Lola, untuk ke depannya, harus hati-hati dengan main-mainnya, karena terlalu banyak hal dalam film perdananya ini yang sekedar beraneh-aneh. Misalnya, atribut ayah betina yang seorang penulis buku “NKRI bukan Tuhan”, atau soal jamur tahi sapi. Pendek kata, banyak unsur yang sebenarnya tidak terlalu mendukung kesatuan cerita dan hanya tampak sebagai sensasi-sensasi kering semata. Kalau tadi saya sebut film ini puisi, maka kita bisa menganalogikan Betina dengan puisi-puisi Afrizal Malna (eksponen terdepan dari generasi penyair yang mulai berkarya pada 1980-an): ada satu dua kalimat yang ganjil dan barangkali secara logika tidak punya arti apa-apa, namun secara keseluruhan menghadirkan efek keindahan dan kenikmatan tekstual yang ajaib.

Kematian yang Romantis

Di mana letak surga itu?
Biar kugantikan, tempatmu denganku


Lagu andalan kedua dari album terbaru Agnes Monica, Whaddup…A? (2006) merupakan sebuah balada yang menyayat tentang kehilangan seorang kekasih. Sang kekasih itu mati, dan ‘aku’ meratapinya begitu rupa, sampai ingin menggantikan tempatnya di surga. Tapi, di mana letak surga itu? Dan, seandainya ‘aku’ berhasil menemukannya, dan kemudian menggantikan tempat sang kekasih, bukankah itu artinya, dia yang (gantian) mati dan kekasihnya hidup kembali? Artinya, mereka tetap tak akan bertemu dan bersatu lagi.

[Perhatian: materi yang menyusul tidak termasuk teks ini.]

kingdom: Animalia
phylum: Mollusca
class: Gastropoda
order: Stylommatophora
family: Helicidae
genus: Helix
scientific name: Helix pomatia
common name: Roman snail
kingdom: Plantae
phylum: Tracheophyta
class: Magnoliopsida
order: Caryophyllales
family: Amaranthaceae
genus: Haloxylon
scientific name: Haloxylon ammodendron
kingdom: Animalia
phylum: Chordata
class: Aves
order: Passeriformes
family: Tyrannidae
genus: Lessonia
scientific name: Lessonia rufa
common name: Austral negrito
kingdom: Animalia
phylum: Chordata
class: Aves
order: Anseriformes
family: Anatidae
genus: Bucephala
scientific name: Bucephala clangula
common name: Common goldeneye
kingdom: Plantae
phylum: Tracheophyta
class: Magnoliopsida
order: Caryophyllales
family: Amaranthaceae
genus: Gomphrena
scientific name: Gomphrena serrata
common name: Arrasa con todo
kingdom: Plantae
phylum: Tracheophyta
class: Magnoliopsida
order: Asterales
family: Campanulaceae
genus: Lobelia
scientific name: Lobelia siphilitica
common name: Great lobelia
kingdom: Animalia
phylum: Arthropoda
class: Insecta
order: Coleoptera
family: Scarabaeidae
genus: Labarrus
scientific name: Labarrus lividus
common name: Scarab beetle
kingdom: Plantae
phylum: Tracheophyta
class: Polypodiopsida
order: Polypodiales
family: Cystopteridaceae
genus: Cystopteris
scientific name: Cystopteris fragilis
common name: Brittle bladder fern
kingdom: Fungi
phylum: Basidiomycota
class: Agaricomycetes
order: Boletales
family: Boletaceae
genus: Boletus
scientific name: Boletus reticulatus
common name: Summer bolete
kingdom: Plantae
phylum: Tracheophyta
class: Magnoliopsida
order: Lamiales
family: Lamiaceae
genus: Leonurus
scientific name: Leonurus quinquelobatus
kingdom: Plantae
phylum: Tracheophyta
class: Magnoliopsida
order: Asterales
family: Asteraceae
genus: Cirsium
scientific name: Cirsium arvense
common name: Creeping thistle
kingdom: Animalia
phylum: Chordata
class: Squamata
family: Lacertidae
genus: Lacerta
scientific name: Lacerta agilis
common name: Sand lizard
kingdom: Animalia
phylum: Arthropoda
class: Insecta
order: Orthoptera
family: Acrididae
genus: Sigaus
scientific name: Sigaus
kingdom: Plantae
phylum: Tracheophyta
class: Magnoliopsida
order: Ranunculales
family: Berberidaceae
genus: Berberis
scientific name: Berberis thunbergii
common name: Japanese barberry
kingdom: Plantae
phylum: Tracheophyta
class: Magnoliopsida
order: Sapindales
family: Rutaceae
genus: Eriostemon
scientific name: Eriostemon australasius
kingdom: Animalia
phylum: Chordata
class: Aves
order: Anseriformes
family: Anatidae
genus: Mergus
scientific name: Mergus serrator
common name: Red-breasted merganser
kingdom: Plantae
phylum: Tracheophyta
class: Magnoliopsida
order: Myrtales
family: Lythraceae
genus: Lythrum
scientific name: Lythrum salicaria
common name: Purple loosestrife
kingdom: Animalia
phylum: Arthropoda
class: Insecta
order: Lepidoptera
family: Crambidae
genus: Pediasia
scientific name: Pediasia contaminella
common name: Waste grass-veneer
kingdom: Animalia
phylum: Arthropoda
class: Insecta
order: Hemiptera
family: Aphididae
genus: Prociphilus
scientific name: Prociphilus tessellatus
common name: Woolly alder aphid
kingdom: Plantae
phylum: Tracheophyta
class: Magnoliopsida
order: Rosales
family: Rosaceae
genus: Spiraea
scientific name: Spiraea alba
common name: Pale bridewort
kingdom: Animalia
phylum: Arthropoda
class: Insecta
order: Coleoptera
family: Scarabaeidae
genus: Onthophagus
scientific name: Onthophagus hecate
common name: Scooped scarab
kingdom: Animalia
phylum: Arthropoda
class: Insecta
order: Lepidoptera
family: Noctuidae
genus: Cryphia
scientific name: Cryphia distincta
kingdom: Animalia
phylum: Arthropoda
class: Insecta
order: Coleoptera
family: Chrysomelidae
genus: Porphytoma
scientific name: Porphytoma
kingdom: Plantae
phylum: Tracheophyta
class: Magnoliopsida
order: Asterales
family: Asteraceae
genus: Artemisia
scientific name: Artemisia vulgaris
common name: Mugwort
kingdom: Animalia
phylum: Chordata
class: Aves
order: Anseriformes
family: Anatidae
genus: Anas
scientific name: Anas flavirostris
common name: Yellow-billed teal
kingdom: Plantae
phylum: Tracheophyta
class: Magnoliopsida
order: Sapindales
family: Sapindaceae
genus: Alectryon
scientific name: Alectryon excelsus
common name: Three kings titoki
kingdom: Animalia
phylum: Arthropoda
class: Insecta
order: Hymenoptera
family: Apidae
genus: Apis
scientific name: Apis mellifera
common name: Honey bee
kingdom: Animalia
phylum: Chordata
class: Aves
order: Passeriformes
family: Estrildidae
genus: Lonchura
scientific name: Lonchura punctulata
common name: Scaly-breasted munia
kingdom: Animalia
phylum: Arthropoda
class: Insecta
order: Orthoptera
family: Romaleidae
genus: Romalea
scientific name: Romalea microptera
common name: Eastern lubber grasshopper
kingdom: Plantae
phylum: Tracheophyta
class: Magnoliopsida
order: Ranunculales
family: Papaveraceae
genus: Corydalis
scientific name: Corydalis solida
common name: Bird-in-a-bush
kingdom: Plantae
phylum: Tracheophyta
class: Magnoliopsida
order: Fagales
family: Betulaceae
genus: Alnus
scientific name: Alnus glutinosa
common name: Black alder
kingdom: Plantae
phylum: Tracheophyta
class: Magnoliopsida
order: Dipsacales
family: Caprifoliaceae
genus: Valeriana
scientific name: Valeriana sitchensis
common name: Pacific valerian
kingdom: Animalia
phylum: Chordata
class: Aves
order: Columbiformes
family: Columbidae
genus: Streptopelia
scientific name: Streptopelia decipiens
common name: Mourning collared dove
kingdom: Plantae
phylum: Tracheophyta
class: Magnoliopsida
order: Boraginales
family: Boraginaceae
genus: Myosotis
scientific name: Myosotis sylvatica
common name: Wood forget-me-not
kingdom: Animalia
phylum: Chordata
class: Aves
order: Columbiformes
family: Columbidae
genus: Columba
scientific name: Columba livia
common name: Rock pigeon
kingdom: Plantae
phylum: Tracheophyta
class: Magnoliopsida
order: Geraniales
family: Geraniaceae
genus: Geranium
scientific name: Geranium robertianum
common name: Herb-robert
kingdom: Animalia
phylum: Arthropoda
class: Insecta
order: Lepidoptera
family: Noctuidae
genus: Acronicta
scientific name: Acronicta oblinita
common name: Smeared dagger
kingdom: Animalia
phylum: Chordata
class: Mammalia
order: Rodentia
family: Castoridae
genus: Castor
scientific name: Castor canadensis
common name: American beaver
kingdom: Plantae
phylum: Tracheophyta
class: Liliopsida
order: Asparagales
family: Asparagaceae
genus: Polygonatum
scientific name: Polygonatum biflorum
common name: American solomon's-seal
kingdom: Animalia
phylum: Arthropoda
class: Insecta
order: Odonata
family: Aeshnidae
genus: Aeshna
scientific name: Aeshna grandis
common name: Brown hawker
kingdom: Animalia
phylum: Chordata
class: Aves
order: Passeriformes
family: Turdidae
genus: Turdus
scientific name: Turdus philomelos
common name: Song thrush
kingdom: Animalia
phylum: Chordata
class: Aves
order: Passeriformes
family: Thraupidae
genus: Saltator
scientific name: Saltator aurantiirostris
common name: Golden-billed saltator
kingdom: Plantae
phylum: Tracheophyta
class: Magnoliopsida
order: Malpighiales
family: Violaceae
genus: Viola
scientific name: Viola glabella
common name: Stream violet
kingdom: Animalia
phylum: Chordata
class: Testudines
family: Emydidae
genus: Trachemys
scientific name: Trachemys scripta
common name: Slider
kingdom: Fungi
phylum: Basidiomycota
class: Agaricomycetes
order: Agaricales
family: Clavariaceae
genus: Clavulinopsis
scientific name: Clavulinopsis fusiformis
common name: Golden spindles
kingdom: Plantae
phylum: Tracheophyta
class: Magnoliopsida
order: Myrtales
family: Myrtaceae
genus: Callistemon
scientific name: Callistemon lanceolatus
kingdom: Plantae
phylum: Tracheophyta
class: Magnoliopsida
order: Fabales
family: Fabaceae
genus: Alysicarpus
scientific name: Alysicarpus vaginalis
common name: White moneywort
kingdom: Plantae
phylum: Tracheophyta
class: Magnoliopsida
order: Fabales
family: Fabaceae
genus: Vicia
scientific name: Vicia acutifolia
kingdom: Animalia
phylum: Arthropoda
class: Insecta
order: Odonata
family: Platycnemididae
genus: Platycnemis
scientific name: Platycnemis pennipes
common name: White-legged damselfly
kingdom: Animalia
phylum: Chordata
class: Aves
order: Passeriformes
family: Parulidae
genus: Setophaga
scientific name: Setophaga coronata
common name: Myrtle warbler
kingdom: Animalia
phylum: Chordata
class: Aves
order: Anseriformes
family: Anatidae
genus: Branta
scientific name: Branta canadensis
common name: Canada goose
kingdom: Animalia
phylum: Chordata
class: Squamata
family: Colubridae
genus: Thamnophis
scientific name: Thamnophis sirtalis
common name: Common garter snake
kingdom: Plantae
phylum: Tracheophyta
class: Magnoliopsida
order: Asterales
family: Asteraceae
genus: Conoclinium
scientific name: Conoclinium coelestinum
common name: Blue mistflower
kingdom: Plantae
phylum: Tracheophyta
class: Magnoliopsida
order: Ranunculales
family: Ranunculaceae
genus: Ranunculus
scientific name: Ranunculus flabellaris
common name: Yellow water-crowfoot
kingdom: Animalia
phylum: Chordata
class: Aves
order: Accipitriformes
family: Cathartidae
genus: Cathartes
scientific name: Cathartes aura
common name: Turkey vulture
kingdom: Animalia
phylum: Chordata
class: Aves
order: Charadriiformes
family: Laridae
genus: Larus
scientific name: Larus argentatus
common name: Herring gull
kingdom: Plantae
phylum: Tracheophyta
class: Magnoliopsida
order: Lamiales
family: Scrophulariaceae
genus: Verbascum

Tapi, lirik yang kurang cermat itu sama sekali tak menggurangi popularitas lagu berjudul “Tanpa Kekasihku” itu. Lagu ini dituangkan ke dalam video klip dengan tafsir yang begitu setia pada liriknya. Video klip tersebut melukiskan adegan kematian sang kekasih, yang ditusuk oleh seorang preman di jalanan. ‘Aku’ yang menyaksikan dengan mata kepala sendiri, kekasihnya tewas di sisinya, menangis sejadi-jadinya. Sesaat sebelum tragedi itu, mereka berantem di sebuah kafe, dan barangkali hal itu membuat penyesalan dan rasa kehilangan si aku atas kepergian kekasihnya terasa lebih pahit dan menyesakkan. Video klip tersebut dengan gamblang menerjemahkan lagu, dan berhasil menambah efek dramatisasi dari lagu yang sangat sendu itu.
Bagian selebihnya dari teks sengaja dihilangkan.